As such, the author performs a service by recalling, in broad outline, how the Paris group sustained its provocations against a repressive apparatus rooted in the family, religion, and work, and how such provocations evolved just prior to and during WW II, and the two plus decades that followed. And while the author avoids the most common misrepresentation of surrealism (that the movement was artistic by effect if not by definition), she imports others into her discussion: that by 1969 events had overtaken surrealism and dissolved any reason for a group and her near exclusion of surrealist activities other than in France and the US (during the war years). This constrained reading of the movement thus seems in retrospect something of an obituary, even if offered as an appeal: for readers to take heed of an exceptional force that locates our humanity in how we embody a desire for liberty.

Nonetheless, whether traced through Sade and Fourier, by way of heterodox traditions that exalt love over marriage, elective affinity over family, erotic magic and sexual allure over received identity, and active mythopoesis over religious convention, surrealism invokes the accents of a need we cannot evade; a need to "re-enchant" the world rather than accept as final Max Weber’s recognition of our profound "disenchantment" that the technocratic orders of expropriation have returned to us regarding the world and its resources——orders that seem ever the cause for turmoil and war.

And it is to this end, I believe, that the author discusses uniquely vital moments for the Paris group during the years of concern——from Helen Vanel’s dance "L’acte manqué (The Unconsummated Act) performed for the opening of the 1938 exhibition to Jean Benoit’s epochal "Execution of the Testament of the Marquis de Sade," done in concert with the EROS exhibition of 1959.

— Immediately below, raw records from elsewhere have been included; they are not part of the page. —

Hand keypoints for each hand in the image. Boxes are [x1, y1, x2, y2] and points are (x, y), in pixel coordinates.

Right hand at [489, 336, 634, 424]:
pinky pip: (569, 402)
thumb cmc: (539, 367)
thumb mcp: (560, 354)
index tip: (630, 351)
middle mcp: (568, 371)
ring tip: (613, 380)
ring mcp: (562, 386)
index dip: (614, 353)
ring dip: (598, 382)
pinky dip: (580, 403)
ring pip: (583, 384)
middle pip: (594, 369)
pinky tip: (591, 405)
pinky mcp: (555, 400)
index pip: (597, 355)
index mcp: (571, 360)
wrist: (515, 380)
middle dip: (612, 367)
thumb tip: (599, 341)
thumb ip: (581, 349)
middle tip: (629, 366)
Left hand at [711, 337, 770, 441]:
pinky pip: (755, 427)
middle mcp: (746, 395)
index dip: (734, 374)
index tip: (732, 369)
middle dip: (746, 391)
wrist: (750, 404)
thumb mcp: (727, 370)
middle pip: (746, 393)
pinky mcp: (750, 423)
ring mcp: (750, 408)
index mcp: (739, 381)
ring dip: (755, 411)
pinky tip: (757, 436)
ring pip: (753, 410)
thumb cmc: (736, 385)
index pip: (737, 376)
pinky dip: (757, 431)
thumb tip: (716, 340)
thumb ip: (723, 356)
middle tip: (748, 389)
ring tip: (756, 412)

I mention Vanel and Benoit for two reasons: They have little entered into our general perception of surrealism, and they use the body as a primary source here. For Vanel, it is the body in movement (the dance), associated with hysteria as a subversion of sexual repression. For Benoit, it is the body as locus of a radical desire: to purge him of pathos and of all ties to nation, family, and religion through symbolic evocation, historical vindication, and self-mutilation in a secret ceremonial for a selected audience. This use of the body——with all its sexual and erotic energies focused precisely——marks a turning point that surrealism has yet to refine, save in isolated events during the near three decades that follow the author’s temporal closure to her discussion. That the book opens with a full-page photo of Benoit in costume for his "Execution of the Testament of the Marquis de Sade" also underlines Benoit’s significance.

Other discussions in the book that may interest readers unfamiliar with previous documentations and analyses include the disposition of surrealism in France during the Nazi occupation; the lead that the surrealists took in mounting protest against the Algerian war; their ideological support for the Cuban revolution; their crucial divergence from centers of cultural power post WW II; and the inspiration they offered to those who set the stage for the events of May 1968, which placed into question the survival of the Fourth Republic.

Through it all is the body, the state of the body and the imagination born in the body, which both refracts and reflects the world, the world we face each and every day of our lives.

Surrealism and the Politics of Eros 1938-1968 is a resource more than a gloss that should prompt further consideration of the subjects discussed within the terms that surrealism advanced internationally.